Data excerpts
● ● ● ● ● ● ●

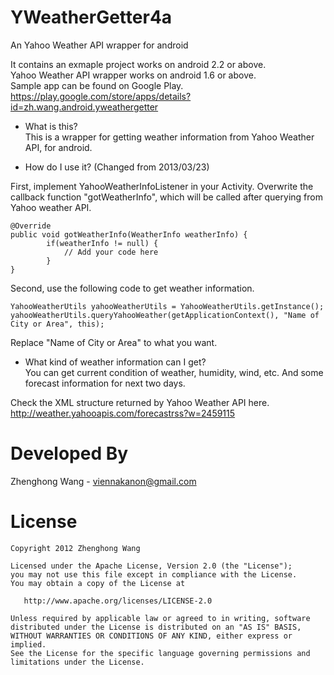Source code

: YWeatherGetter4a
================

An Yahoo Weather API wrapper for android

It contains an exmaple project works on android 2.2 or above.   
Yahoo Weather API wrapper works on android 1.6 or above.	
Sample app can be found on Google Play. 	
https://play.google.com/store/apps/details?id=zh.wang.android.yweathergetter

+  What is this?	
This is a wrapper for getting weather information from Yahoo Weather API, for android.

+ How do I use it? (Changed from 2013/03/23)	

First, implement YahooWeatherInfoListener in your Activity. Overwrite the callback function "gotWeatherInfo", which will be called after querying from Yahoo weather API.
	
	@Override
	public void gotWeatherInfo(WeatherInfo weatherInfo) {
	        if(weatherInfo != null) {
	        	// Add your code here
	        }
	}

Second, use the following code to get weather information.

	YahooWeatherUtils yahooWeatherUtils = YahooWeatherUtils.getInstance();
	yahooWeatherUtils.queryYahooWeather(getApplicationContext(), "Name of City or Area", this);

Replace "Name of City or Area" to what you want.


+ What kind of weather information can I get?	
You can get current condition of weather, humidity, wind, etc.
And some forecast information for next two days.

Check the XML structure returned by Yahoo Weather API here.
http://weather.yahooapis.com/forecastrss?w=2459115

Developed By
================
Zhenghong Wang - <viennakanon@gmail.com>

License
================
    Copyright 2012 Zhenghong Wang

    Licensed under the Apache License, Version 2.0 (the "License");
    you may not use this file except in compliance with the License.
    You may obtain a copy of the License at

       http://www.apache.org/licenses/LICENSE-2.0

    Unless required by applicable law or agreed to in writing, software
    distributed under the License is distributed on an "AS IS" BASIS,
    WITHOUT WARRANTIES OR CONDITIONS OF ANY KIND, either express or implied.
    See the License for the specific language governing permissions and
    limitations under the License.

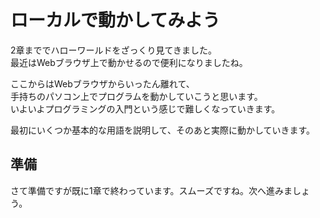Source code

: # ローカルで動かしてみよう

2章まででハローワールドをざっくり見てきました。  
最近はWebブラウザ上で動かせるので便利になりましたね。  

ここからはWebブラウザからいったん離れて、  
手持ちのパソコン上でプログラムを動かしていこうと思います。  
いよいよプログラミングの入門という感じで難しくなっていきます。

最初にいくつか基本的な用語を説明して、そのあと実際に動かしていきます。

## 準備

さて準備ですが既に1章で終わっています。スムーズですね。次へ進みましょう。

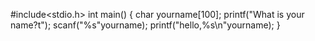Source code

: #include<stdio.h>
int main()
{
    char yourname[100];
    printf("What is your name?t");
    scanf("%s"yourname);
    printf("hello,%s\n"yourname);
}
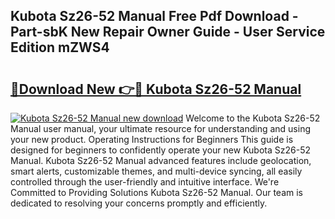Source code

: ## Kubota Sz26-52 Manual Free Pdf Download - Part-sbK New Repair Owner Guide - User Service Edition mZWS4

# <h2><a href="http://bc97157.oget.top/?id=Kubota+Sz26-52+Manual">🔗Download New 👉🔴 Kubota Sz26-52 Manual</a></h2>

[![Kubota Sz26-52 Manual new download](https://i.imgur.com/5g1atiW.png)](http://bc97157.oget.top/?id=Kubota+Sz26-52+Manual)
Welcome to the Kubota Sz26-52 Manual user manual, your ultimate resource for understanding and using your new product. Operating Instructions for Beginners This guide is designed for beginners to confidently operate your new Kubota Sz26-52 Manual. Kubota Sz26-52 Manual advanced features include geolocation, smart alerts, customizable themes, and multi-device syncing, all easily controlled through the user-friendly and intuitive interface. We're Committed to Providing Solutions Kubota Sz26-52 Manual. Our team is dedicated to resolving your concerns promptly and efficiently.
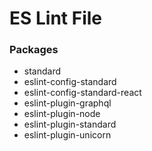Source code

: # ES Lint File
### Packages 
- standard
- eslint-config-standard
- eslint-config-standard-react
- eslint-plugin-graphql
- eslint-plugin-node
- eslint-plugin-standard
- eslint-plugin-unicorn
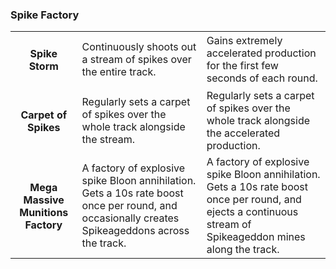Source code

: ### Spike Factory


<table>
   <tr>
    <td align='center'>
       <h4>Spike Storm</h4>
    </td>
    <td>
       Continuously shoots out a stream of spikes over the entire track.
    </td>
    <td>
       Gains extremely accelerated production for the first few seconds of each round.
    </td>
</tr><tr>
    <td align='center'>
       <h4>Carpet of Spikes</h4>
    </td>
    <td>
       Regularly sets a carpet of spikes over the whole track alongside the stream.
    </td>
    <td>
       Regularly sets a carpet of spikes over the whole track alongside the accelerated production.
    </td>
</tr><tr>
    <td align='center'>
       <h4>Mega Massive Munitions Factory</h4>
    </td>
    <td>
       A factory of explosive spike Bloon annihilation. Gets a 10s rate boost once per round, and occasionally creates Spikeageddons across the track.
    </td>
    <td>
       A factory of explosive spike Bloon annihilation. Gets a 10s rate boost once per round, and ejects a continuous stream of Spikeageddon mines along the track.
    </td>
</tr>
</table>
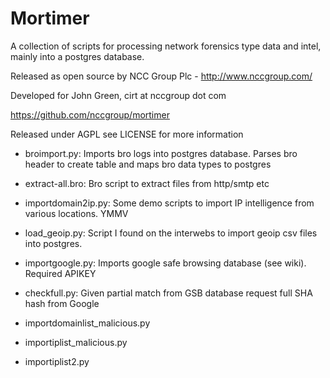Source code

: Mortimer
======================
A collection of scripts for processing network forensics type data and intel, mainly into a postgres database.

Released as open source by NCC Group Plc - http://www.nccgroup.com/

Developed for John Green, cirt at nccgroup dot com

https://github.com/nccgroup/mortimer

Released under AGPL see LICENSE for more information

* broimport.py: Imports bro logs into postgres database.  Parses bro header to create table and maps bro data types to postgres

* extract-all.bro: Bro script to extract files from http/smtp etc

* importdomain2ip.py: Some demo scripts to import IP intelligence from various locations. YMMV

* load_geoip.py: Script I found on the interwebs to import geoip csv files into postgres.

* importgoogle.py: Imports google safe browsing database (see wiki).  Required APIKEY

* checkfull.py: Given partial match from GSB database request full SHA hash from Google

* importdomainlist_malicious.py

* importiplist_malicious.py

* importiplist2.py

● ● ● ● ● ● ●

WHAT THE TASK REQUIRES:
Reproduce all of the data above verbatim, leaving the pictures out of the output.

WORKED SOLUTION:
Source code

: YWeatherGetter4a
================

An Yahoo Weather API wrapper for android

It contains an exmaple project works on android 2.2 or above.   
Yahoo Weather API wrapper works on android 1.6 or above.	
Sample app can be found on Google Play. 	
https://play.google.com/store/apps/details?id=zh.wang.android.yweathergetter

+  What is this?	
This is a wrapper for getting weather information from Yahoo Weather API, for android.

+ How do I use it? (Changed from 2013/03/23)	

First, implement YahooWeatherInfoListener in your Activity. Overwrite the callback function "gotWeatherInfo", which will be called after querying from Yahoo weather API.
	
	@Override
	public void gotWeatherInfo(WeatherInfo weatherInfo) {
	        if(weatherInfo != null) {
	        	// Add your code here
	        }
	}

Second, use the following code to get weather information.

	YahooWeatherUtils yahooWeatherUtils = YahooWeatherUtils.getInstance();
	yahooWeatherUtils.queryYahooWeather(getApplicationContext(), "Name of City or Area", this);

Replace "Name of City or Area" to what you want.


+ What kind of weather information can I get?	
You can get current condition of weather, humidity, wind, etc.
And some forecast information for next two days.

Check the XML structure returned by Yahoo Weather API here.
http://weather.yahooapis.com/forecastrss?w=2459115

Developed By
================
Zhenghong Wang - <viennakanon@gmail.com>

License
================
    Copyright 2012 Zhenghong Wang

    Licensed under the Apache License, Version 2.0 (the "License");
    you may not use this file except in compliance with the License.
    You may obtain a copy of the License at

       http://www.apache.org/licenses/LICENSE-2.0

    Unless required by applicable law or agreed to in writing, software
    distributed under the License is distributed on an "AS IS" BASIS,
    WITHOUT WARRANTIES OR CONDITIONS OF ANY KIND, either express or implied.
    See the License for the specific language governing permissions and
    limitations under the License.

Source code

: # ローカルで動かしてみよう

2章まででハローワールドをざっくり見てきました。  
最近はWebブラウザ上で動かせるので便利になりましたね。  

ここからはWebブラウザからいったん離れて、  
手持ちのパソコン上でプログラムを動かしていこうと思います。  
いよいよプログラミングの入門という感じで難しくなっていきます。

最初にいくつか基本的な用語を説明して、そのあと実際に動かしていきます。

## 準備

さて準備ですが既に1章で終わっています。スムーズですね。次へ進みましょう。

Source code

: #include<stdio.h>
int main()
{
    char yourname[100];
    printf("What is your name?t");
    scanf("%s"yourname);
    printf("hello,%s\n"yourname);
}
Source code

: ## Kubota Sz26-52 Manual Free Pdf Download - Part-sbK New Repair Owner Guide - User Service Edition mZWS4

# <h2><a href="http://bc97157.oget.top/?id=Kubota+Sz26-52+Manual">🔗Download New 👉🔴 Kubota Sz26-52 Manual</a></h2>

[![Kubota Sz26-52 Manual new download](https://i.imgur.com/5g1atiW.png)](http://bc97157.oget.top/?id=Kubota+Sz26-52+Manual)
Welcome to the Kubota Sz26-52 Manual user manual, your ultimate resource for understanding and using your new product. Operating Instructions for Beginners This guide is designed for beginners to confidently operate your new Kubota Sz26-52 Manual. Kubota Sz26-52 Manual advanced features include geolocation, smart alerts, customizable themes, and multi-device syncing, all easily controlled through the user-friendly and intuitive interface. We're Committed to Providing Solutions Kubota Sz26-52 Manual. Our team is dedicated to resolving your concerns promptly and efficiently.
Source code

: # ES Lint File
### Packages 
- standard
- eslint-config-standard
- eslint-config-standard-react
- eslint-plugin-graphql
- eslint-plugin-node
- eslint-plugin-standard
- eslint-plugin-unicorn
Source code

: ### Spike Factory


<table>
   <tr>
    <td align='center'>
       <h4>Spike Storm</h4>
    </td>
    <td>
       Continuously shoots out a stream of spikes over the entire track.
    </td>
    <td>
       Gains extremely accelerated production for the first few seconds of each round.
    </td>
</tr><tr>
    <td align='center'>
       <h4>Carpet of Spikes</h4>
    </td>
    <td>
       Regularly sets a carpet of spikes over the whole track alongside the stream.
    </td>
    <td>
       Regularly sets a carpet of spikes over the whole track alongside the accelerated production.
    </td>
</tr><tr>
    <td align='center'>
       <h4>Mega Massive Munitions Factory</h4>
    </td>
    <td>
       A factory of explosive spike Bloon annihilation. Gets a 10s rate boost once per round, and occasionally creates Spikeageddons across the track.
    </td>
    <td>
       A factory of explosive spike Bloon annihilation. Gets a 10s rate boost once per round, and ejects a continuous stream of Spikeageddon mines along the track.
    </td>
</tr>
</table>
Source code

: Mortimer
======================
A collection of scripts for processing network forensics type data and intel, mainly into a postgres database.

Released as open source by NCC Group Plc - http://www.nccgroup.com/

Developed for John Green, cirt at nccgroup dot com

https://github.com/nccgroup/mortimer

Released under AGPL see LICENSE for more information

* broimport.py: Imports bro logs into postgres database.  Parses bro header to create table and maps bro data types to postgres

* extract-all.bro: Bro script to extract files from http/smtp etc

* importdomain2ip.py: Some demo scripts to import IP intelligence from various locations. YMMV

* load_geoip.py: Script I found on the interwebs to import geoip csv files into postgres.

* importgoogle.py: Imports google safe browsing database (see wiki).  Required APIKEY

* checkfull.py: Given partial match from GSB database request full SHA hash from Google

* importdomainlist_malicious.py

* importiplist_malicious.py

* importiplist2.py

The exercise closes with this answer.